Cheap, Easy Research Tip 6: Test Your Creative

This is the last installment in a six-part series about research. Many arts organizations avoid research because they think it’s expensive or complicated, but that’s not a good excuse for staying ignorant. There are plenty of ways to gain useful insight into new audience motives without having to spend a lot of money.

Before you send out new marketing messages, test them on new audiences to see if they work.

My favorite way to test creative is one I’ve mentioned before: find a young person who embodies the characteristics of the new audiences you’re looking for and read her your copy. Try it. Read your promotional copy as if you’re actually trying to persuade a young person to come to your next event. If it sounds artificial, self-congratulatory, overblown, condescending, presumptuous and disconnected from the person you’re talking to (which is what 99% of arts marketing copy sounds like), start over.

Develop an advisory group of people who don’t care all that much about you. Identify opinion leaders in the community who represent the distant but nonetheless persuadable fringes of your patron universe and recruit them to help you evaluate the effectiveness of your messages. Show them your mock-ups and encourage them to tell you honestly if they work on people like them. If they say, “They don’t really tell me why I would want to go to this event,” develop new materials that tell them why they’d want to go to the event.

Find art directors who work for local agencies or companies that market to younger, more culturally diverse targets. Recruit them to serve as a second set of eyes and ask them to weigh in on your creative. These folks have access to all the research their companies have done, so getting their input can plug you into a vast and expensive knowledge base that wouldn’t otherwise be available. It’s tough to get pro bono work out of agencies these days, but there’s nothing to stop you from asking for expert advice from their employees. And of course you’ll want to thank them with tickets or other meaningful in-kind rewards.

Use social media. Ask your friends and followers to weigh in on campaign ideas as they’re being developed – or ask them to submit promotional ideas of their own. Including social networks in the message development process is an organic means of generating meaningful interaction with interested communities. It brings audience-centric voices into the discussion, it turns supporters into advocates and it disseminates marketing messages to desirable target audiences.

Test your churn. Pull those stubborn one-off buyers out of your database, divide them randomly into test groups and send them two emails. One email should be the canned, self-centered, preaching-to-the-choir stuff you normally send out. For the other, try a fresh, colloquial, audience-centered, this-is-what’s-in-it-for-you message. If you find that telling new audiences what’s in it for them is effective, you may want to start developing fresh messages that tell new audiences what’s in it for them.

Or why not just talk to people. New audiences come in and out of our venues every day. If you have three mock-ups of next season’s membership brochure and you need to learn which one will work best, mount them on some nice presentation boards, set up a display in the lobby and ask visitors who look like the audiences you’re trying to attract to pick the one they find most persuasive.
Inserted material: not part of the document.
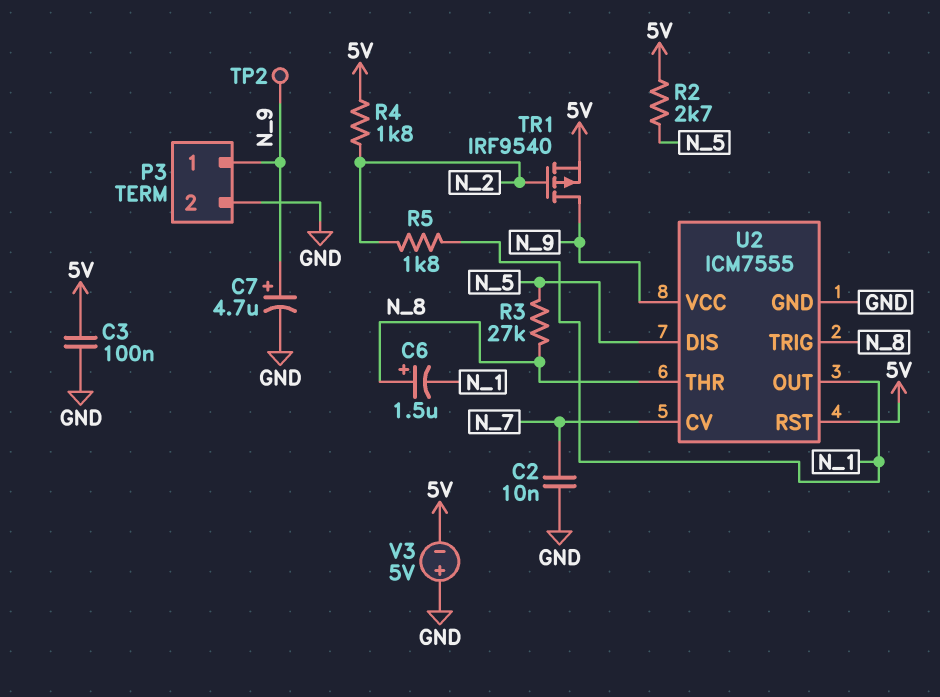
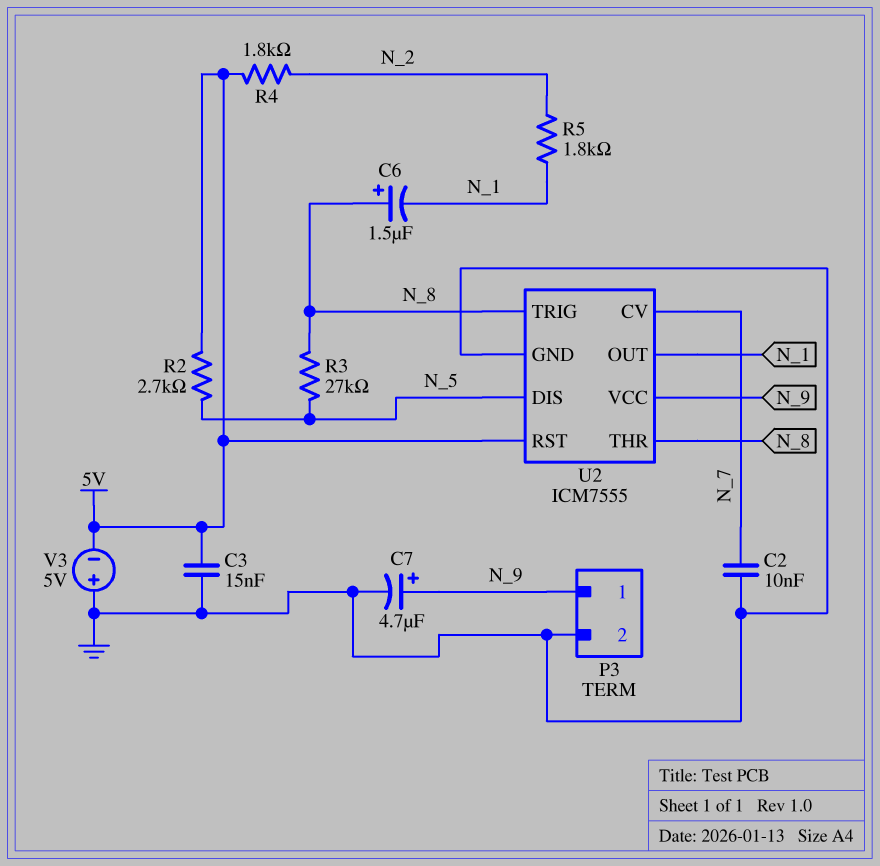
C3: 100nF (5V, GND) -> 15nF (5V, GND)
TP2: test point (N_9) -> none
TR1: PMOS IRF9540 (G N_2, D N_9, S 5V) -> none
Give them a free drink voucher for their trouble. People love to be asked for opinions and your new audiences will be flattered that they were invited to have a say in the process.

Learning how your marketing messages work before you send them out doesn’t cost much and it stands to significantly improve the results of your persuasive messaging efforts.

Suggested Guidelines

As with all research, there are a few guidelines to follow to make sure you gather the most accurate, useful information.

1. Keep everything you learn in perspective. The methods above are all qualitative so the information must be evaluated according to its source, its context and its relationship to the other research you conduct. You’re the professional so it’s your responsibility to glean the most appropriate, relevant and useful knowledge from the data you collect.

2. Don’t cherry pick results that correspond with what you already believe or that point to the marketing materials you want to produce. Solicit, accept and be willing to honestly consider legitimate external input.

3. Ask people how they’d respond, not what they’d do if they were you. Most people think marketing is common sense and everybody wants to be Don Draper so unless you’re asking for advice from real marketing professionals who know what they’re talking about, limit the discussion to initial responses. You can ask people why they responded a certain way, but the minute they start playing armchair ad exec, their input is of limited value.

4. Weigh external perspectives honestly against internal imperatives. Your organization will want to keep producing boastful, self-flattering, presumptuous marketing materials because they reinforce all the things we arts professionals want to believe about ourselves. But if those messages aren’t resonating with new audiences, it’s time to take off the rose colored glasses and start dealing with the world as it is.

Go get some input from skeptical outsiders and let it influence the way you talk to them.